A different three-way cut maps memory onto the brain rather than onto abstract properties: transformer weights as a consolidated neocortex, retrieval/RAG stores as hippocampal rapid encoding, and agentic state as prefrontal executive control Can brain memory systems explain how LLMs should store knowledge?. Notice this overlaps the survey's 'forms' axis (weights ≈ parametric, retrieval ≈ token) but smuggles in function too — the prefrontal/agentic tier is defined by what it does, not where it sits. So this taxonomy collapses two of the survey's supposedly-independent axes into one biological story, which is exactly the kind of conflation the forms/functions/dynamics framing is trying to pull apart.
Then there are taxonomies that aren't three-axis at all but get mistaken for siblings. RAISE decomposes agent working memory into four components across two granularities — dialogue-level (conversation history, scratchpad) vs. turn-level (examples, task trajectory) How should agent memory split across time scales?. That's a 2×2, and it lives *entirely inside* the survey's 'working' function — so it's not a rival taxonomy, it's a zoom-in on one cell. Similarly, the STIM work splits chain-of-thought memorization into local, mid-range, and long-range sources Where do memorization errors arise in chain-of-thought reasoning? — a three-way cut, but along *distance*, a single dimension, not three orthogonal ones.
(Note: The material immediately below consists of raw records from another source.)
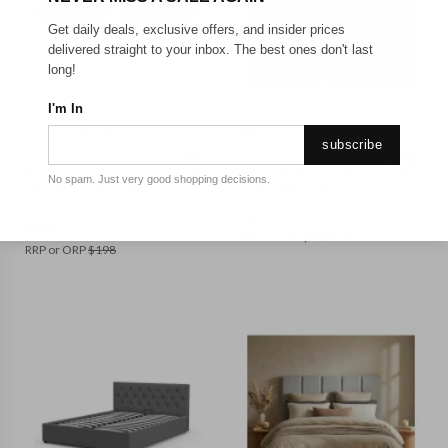
Get daily deals, exclusive offers, and insider prices
delivered straight to your inbox. The best ones don't last
long!
ONE SIZE
BED_KING
I'm In
MILANO DECOR
MILANO
subscribe
2 x Milano Decor Ultrasonic
Milano Décor Quick & Easy
Aroma Diffusers
Tool-Free Bed || Colour:
No spam. Just very good shopping decisions.
Humidifier + 6 Diffuser Oils
Grey || Size: King
Set || Colour: Dark Wood ||
Size: One Size
$
869.35
$
69.41
RRP or ORP
$
1624.95
RRP or ORP
$
198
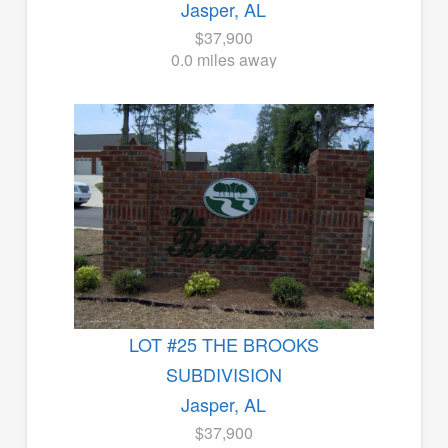
Jasper, AL
$37,900
0.0 miles away
LOT #25 THE BROOKS
SUBDIVISION
Jasper, AL
$37,900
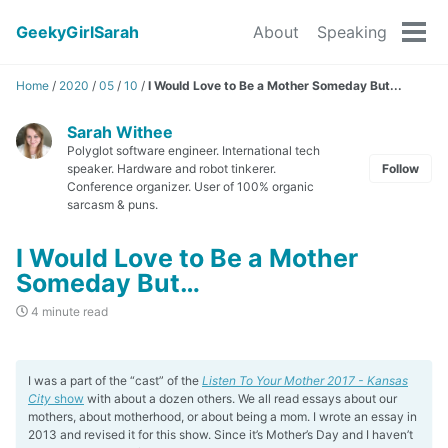
GeekyGirlSarah
About
Speaking
Tog
men
Home
/
2020
/
05
/
10
/
I Would Love to Be a Mother Someday But...
Sarah Withee
Polyglot software engineer. International tech
speaker. Hardware and robot tinkerer.
Follow
Conference organizer. User of 100% organic
sarcasm & puns.
I Would Love to Be a Mother
Someday But…
4 minute read
I was a part of the “cast” of the
Listen To Your Mother 2017 - Kansas
City
show
with about a dozen others. We all read essays about our
mothers, about motherhood, or about being a mom. I wrote an essay in
2013 and revised it for this show. Since it’s Mother’s Day and I haven’t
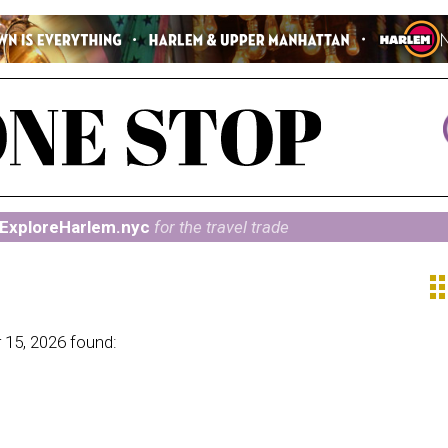
ExploreHarlem.nyc
for the travel trade
ap
 15, 2026 found:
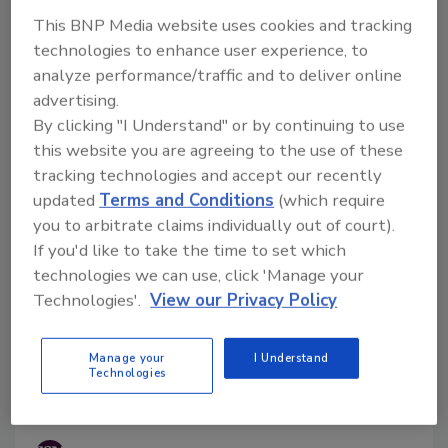
Testing and an onsite inspection of Raw Farm’s
This BNP Media website uses cookies and tracking
operation in California is ongoing. Raw Farm LLC has
technologies to enhance user experience, to
yet to issue a recall.
analyze performance/traffic and to deliver online
advertising.
By clicking "I Understand" or by continuing to use
this website you are agreeing to the use of these
tracking technologies and accept our recently
updated
Terms and Conditions
(which require
you to arbitrate claims individually out of court).
If you'd like to take the time to set which
technologies we can use, click 'Manage your
Technologies'.
View our Privacy Policy
Researchers Identify Needs for
Manage your
I Understand
Adoption of Digital Food Safety
Technologies
Tools in U.S. Dairy Industry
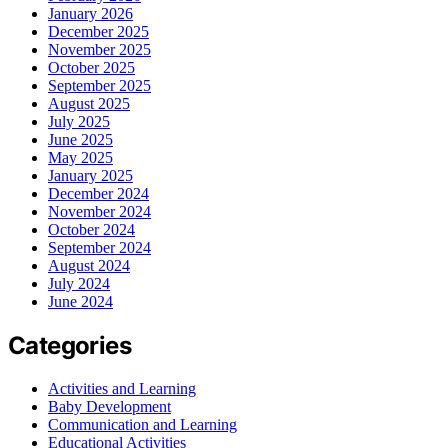
January 2026
December 2025
November 2025
October 2025
September 2025
August 2025
July 2025
June 2025
May 2025
January 2025
December 2024
November 2024
October 2024
September 2024
August 2024
July 2024
June 2024
Categories
Activities and Learning
Baby Development
Communication and Learning
Educational Activities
The payoff of seeing these side by side: a 'three-axis taxonomy' can mean three independent dimensions (forms/functions/dynamics), three instances along one dimension (memorization by distance), or a brain analogy that quietly bundles dimensions together. The reason this matters is practical — the survey's whole claim is that you can only compare two memory systems precisely if your axes are actually orthogonal, and that memory structure, not parameter count, is now the live scaling frontier Has memory architecture replaced parameter count as the scaling frontier?. Taxonomies that conflate where/what/how make that comparison impossible, which is the real difference between them.
Sources 5 notes
A 2025 survey reframes agent memory along forms (token/parametric/latent), functions (factual/experiential/working), and dynamics (formation/evolution/retrieval), showing that short/long-term phenomena emerge from temporal patterns rather than architectural separation. This enables precise system comparison and replaces vague implementation-based claims.
Research shows transformer weights function as a distributed neocortex for consolidated knowledge, RAG stores as hippocampal indexing for rapid encoding, and agentic state as prefrontal executive control. The CLS framework predicts why hybrid systems outperform single-tier approaches and identifies missing consolidation mechanisms that prevent memory integration.
RAISE shows that agent memory consists of four components organized by two design axes: dialogue-level (conversation history, scratchpad) versus turn-level (examples, task trajectory). This granularity distinction predicts different failure modes and update policies for each component.
STIM framework identifies local, mid-range, and long-range memorization sources in CoT reasoning. Local memorization—based on preceding tokens—accounts for up to 67% of reasoning errors, especially as complexity increases and distributional shift occurs.
Three converging signals in late-2025 research—taxonomy maturation, memory-aware test-time scaling loops, and hybrid sparsity laws—show that returns from restructuring memory now exceed returns from adding parameters. The design bottleneck has shifted from compute to memory structure.